Quantum Cryptogrpaphy, or maybe better Quantum Key Distribution (QKD), is already much more advanced than many people think: there are already groups working on devices that might become really small and cheap in a few years from now.
These devices allow their users to establish a secure key, which might be used as a one-time pad. Secure means in this context, that any eavesdropping strategy allowed by the laws of physics can be detected, and, to some extend, corrected. The latter means that even tough an eavesdropper might have gained partial information on the key, Alice and Bob can amplify the security of that key by (essentially) discarding some of the key bits. This method also helps against the "noise-introduced-by-the-channel-cannot-be-disting uished-from-an-eavesdropper" - issue.
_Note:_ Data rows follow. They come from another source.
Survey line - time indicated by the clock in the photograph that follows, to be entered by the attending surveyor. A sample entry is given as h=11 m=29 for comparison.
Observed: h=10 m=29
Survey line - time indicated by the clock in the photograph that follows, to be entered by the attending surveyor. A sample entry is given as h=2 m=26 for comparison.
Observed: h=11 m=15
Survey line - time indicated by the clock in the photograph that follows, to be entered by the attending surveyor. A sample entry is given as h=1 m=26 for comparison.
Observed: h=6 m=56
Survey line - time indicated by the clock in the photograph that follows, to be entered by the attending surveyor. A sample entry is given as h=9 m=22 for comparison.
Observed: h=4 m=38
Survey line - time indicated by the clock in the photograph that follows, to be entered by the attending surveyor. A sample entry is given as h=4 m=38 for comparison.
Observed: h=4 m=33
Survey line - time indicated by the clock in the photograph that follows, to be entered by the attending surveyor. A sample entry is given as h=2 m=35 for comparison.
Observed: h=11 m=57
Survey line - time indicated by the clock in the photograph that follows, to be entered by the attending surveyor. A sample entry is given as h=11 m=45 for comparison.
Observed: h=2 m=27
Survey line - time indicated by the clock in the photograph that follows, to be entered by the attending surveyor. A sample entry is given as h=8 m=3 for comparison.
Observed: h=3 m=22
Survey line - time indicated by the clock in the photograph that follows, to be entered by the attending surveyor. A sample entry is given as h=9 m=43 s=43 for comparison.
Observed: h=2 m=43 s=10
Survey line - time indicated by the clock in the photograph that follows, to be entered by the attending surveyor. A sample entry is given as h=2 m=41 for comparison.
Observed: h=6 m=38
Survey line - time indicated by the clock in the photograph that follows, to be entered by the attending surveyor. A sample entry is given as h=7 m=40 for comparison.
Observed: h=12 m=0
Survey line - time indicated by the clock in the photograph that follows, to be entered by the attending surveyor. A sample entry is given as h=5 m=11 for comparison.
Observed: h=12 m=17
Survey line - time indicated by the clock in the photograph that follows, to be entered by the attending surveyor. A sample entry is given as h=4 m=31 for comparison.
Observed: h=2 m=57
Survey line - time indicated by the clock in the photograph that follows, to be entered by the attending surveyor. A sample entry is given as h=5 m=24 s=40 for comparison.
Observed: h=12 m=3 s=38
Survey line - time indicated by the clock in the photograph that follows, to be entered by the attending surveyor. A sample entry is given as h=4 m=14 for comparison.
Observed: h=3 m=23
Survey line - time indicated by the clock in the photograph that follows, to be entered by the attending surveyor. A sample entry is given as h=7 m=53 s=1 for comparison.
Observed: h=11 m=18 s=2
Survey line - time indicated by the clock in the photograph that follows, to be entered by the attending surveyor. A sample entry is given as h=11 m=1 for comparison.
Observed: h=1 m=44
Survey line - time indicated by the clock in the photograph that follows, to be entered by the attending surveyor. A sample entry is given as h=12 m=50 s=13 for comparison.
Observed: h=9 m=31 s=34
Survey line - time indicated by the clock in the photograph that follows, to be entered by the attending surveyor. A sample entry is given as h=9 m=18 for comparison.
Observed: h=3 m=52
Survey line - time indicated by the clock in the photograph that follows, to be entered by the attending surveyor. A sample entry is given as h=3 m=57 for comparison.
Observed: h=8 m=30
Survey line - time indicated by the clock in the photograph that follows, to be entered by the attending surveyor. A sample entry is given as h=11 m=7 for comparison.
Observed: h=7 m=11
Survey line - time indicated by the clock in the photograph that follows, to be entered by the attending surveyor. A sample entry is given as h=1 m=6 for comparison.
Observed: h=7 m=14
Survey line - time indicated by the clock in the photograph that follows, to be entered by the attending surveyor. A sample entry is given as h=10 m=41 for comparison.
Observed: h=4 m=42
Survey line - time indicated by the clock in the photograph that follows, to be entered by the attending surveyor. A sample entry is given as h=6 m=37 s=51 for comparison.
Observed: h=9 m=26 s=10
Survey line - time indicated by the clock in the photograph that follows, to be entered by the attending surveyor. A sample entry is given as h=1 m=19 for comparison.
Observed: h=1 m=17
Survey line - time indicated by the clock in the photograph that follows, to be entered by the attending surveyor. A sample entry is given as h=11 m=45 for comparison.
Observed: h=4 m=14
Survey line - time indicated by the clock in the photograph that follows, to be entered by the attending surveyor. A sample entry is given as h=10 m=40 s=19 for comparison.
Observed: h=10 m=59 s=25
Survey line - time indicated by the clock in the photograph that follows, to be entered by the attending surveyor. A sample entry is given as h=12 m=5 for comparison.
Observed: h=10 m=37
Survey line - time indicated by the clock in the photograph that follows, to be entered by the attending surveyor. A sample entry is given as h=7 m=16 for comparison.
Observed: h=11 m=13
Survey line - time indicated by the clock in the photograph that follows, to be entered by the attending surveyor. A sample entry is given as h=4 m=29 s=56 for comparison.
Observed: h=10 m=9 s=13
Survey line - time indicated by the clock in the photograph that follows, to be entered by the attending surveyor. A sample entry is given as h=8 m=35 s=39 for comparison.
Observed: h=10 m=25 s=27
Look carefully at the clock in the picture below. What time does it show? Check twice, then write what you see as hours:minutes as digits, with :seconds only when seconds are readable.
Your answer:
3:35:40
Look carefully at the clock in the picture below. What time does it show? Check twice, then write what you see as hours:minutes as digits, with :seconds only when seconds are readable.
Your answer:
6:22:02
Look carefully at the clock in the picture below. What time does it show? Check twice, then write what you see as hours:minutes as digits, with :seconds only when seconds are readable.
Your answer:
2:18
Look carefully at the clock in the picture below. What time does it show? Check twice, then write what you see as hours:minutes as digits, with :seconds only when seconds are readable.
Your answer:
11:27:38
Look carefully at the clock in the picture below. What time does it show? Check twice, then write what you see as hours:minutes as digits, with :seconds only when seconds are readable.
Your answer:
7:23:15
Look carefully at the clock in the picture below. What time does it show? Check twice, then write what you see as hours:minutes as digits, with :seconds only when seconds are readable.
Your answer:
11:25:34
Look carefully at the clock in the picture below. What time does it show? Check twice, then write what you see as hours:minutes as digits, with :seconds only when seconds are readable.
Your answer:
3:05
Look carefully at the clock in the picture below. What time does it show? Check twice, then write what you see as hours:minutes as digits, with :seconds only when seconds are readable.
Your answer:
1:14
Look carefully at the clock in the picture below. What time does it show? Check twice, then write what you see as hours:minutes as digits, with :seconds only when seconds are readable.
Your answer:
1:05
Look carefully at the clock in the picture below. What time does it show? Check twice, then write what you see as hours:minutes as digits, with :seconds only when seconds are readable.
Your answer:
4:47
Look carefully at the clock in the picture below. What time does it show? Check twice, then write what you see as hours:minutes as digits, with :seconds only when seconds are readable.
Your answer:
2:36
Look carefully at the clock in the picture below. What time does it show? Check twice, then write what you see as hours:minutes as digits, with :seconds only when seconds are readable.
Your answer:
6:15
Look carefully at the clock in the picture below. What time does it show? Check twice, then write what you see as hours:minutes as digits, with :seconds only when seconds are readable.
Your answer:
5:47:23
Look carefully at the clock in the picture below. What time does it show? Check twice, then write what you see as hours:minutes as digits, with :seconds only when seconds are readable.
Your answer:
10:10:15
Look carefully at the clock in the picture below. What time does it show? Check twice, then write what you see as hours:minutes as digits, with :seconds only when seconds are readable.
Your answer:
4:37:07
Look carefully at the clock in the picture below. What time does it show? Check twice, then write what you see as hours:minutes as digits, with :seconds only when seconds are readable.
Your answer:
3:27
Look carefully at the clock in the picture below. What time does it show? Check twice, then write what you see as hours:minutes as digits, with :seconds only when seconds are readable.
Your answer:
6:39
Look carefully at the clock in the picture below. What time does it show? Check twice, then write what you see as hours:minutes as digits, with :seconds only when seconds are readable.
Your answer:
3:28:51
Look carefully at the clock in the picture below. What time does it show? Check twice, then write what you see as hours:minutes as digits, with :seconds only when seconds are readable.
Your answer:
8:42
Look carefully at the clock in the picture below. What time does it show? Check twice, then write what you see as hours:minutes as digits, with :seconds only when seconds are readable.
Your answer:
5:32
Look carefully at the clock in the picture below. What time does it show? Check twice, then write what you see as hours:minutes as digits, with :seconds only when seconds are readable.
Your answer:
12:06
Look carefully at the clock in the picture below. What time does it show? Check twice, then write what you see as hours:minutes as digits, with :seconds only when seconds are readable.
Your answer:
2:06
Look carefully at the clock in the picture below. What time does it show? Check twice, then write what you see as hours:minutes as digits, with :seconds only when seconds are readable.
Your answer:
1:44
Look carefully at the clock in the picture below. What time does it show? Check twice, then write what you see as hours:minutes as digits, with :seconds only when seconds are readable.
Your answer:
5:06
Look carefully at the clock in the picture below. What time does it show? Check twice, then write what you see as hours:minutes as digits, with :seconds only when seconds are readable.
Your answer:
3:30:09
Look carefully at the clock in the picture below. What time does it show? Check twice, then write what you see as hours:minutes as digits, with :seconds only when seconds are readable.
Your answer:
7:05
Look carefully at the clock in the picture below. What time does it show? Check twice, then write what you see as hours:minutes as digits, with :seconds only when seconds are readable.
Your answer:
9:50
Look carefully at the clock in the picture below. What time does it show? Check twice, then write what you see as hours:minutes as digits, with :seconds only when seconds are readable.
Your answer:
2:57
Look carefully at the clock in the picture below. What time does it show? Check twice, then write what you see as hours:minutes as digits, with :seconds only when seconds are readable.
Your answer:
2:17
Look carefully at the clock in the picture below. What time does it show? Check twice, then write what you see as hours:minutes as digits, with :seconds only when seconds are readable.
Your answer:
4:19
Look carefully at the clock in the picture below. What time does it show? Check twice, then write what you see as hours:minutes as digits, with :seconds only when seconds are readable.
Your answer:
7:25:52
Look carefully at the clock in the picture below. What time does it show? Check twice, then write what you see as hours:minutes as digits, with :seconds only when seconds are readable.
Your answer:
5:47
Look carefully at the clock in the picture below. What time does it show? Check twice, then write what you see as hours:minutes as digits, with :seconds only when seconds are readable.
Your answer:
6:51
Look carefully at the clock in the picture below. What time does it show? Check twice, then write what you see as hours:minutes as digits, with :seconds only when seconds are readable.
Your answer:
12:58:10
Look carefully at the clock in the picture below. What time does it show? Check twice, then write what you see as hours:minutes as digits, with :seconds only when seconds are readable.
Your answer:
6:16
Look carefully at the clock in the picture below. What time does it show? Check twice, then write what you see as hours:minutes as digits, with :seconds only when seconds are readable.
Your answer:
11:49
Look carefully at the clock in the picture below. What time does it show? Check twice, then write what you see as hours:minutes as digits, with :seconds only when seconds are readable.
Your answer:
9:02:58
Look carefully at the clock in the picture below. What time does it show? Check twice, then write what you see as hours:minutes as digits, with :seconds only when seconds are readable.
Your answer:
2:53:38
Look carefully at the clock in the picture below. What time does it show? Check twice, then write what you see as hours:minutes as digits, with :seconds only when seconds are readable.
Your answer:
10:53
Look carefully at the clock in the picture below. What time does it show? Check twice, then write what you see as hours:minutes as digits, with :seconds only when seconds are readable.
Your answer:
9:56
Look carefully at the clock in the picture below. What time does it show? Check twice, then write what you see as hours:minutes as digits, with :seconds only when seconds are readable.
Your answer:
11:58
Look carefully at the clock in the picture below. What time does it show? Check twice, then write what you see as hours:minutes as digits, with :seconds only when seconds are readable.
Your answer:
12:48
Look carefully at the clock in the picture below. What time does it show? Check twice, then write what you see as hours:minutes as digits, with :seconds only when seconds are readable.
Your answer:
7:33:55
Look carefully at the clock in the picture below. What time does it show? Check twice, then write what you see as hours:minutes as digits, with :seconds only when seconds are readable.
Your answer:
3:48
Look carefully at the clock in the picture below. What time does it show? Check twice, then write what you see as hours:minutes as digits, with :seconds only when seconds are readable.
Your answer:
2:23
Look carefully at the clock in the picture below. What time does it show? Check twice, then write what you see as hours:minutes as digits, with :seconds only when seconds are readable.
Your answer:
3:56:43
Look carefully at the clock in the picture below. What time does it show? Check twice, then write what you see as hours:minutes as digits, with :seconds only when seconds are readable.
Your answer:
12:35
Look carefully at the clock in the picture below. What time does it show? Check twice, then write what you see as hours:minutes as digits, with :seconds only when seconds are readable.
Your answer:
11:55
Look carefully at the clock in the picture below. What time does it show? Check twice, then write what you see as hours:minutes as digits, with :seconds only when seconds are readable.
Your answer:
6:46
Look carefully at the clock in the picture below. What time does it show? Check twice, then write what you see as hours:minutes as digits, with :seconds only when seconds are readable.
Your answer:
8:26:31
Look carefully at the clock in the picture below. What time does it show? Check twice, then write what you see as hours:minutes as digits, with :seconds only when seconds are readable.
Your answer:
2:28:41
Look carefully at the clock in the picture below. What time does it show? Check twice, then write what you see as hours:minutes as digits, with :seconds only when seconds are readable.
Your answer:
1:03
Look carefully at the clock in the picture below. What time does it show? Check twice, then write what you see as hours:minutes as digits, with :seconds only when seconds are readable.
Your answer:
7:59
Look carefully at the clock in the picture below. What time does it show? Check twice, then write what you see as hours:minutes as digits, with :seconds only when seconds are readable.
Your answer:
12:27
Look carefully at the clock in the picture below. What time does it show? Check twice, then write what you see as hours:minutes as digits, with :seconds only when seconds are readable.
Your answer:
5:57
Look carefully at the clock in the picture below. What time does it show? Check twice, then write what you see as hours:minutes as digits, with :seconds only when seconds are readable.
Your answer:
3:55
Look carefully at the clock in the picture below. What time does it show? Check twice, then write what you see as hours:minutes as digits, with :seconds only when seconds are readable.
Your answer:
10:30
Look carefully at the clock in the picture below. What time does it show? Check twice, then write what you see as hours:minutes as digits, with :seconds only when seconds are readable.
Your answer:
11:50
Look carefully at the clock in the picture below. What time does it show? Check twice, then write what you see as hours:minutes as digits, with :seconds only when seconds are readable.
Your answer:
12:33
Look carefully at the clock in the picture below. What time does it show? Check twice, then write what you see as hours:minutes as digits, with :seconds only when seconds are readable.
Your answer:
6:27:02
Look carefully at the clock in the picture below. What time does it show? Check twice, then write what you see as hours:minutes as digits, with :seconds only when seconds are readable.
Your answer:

However, all those devices for practical QKD have two problems: Absorbtion and decoherence. Both scale exponentially with the length of the quantum channel used. This is the reason why with current technology it is difficult to go to distances between Alice and Bob which are larger than, say, 100 km.
In order to help against these difficulties (which prevent you from going to large distances in QKD), there are two solutions known (at least, to me): the first is of rather theoretical use: Quantum communication can be thought of as a (rather trivial) special case or quantum computation, and for quantum computation there are codes known (so-called concatenated codes) which allow you to to continue your quantum calculation with polynomial cost. This solution, while elegant from a theoretical point of view, has the disadvantage, that quantum communication becomes techically as difficult as fault-tolerant quantum computation.
The second is the so-called quantum repeater (see http://xxx.uni-augsburg.de/abs/quant-ph/9808065 and the references there in). The quantum repeater is based on entanglement purification and entanglement swapping. Now, the entanglement purification part has been thought to be the more difficult one, as it requires the so-called CNOT gate, which is really difficult to implement for qubits carried by photons. And exactly this part has (at least in theory) been solved by the Zeilinger-group.
What does this mean? Well, it means that quantum communication scaleable to large distances (with ploynomial overhead) might become available in the not-so-far future. At least one of the obstacles on the way to this goal semms to have vanished.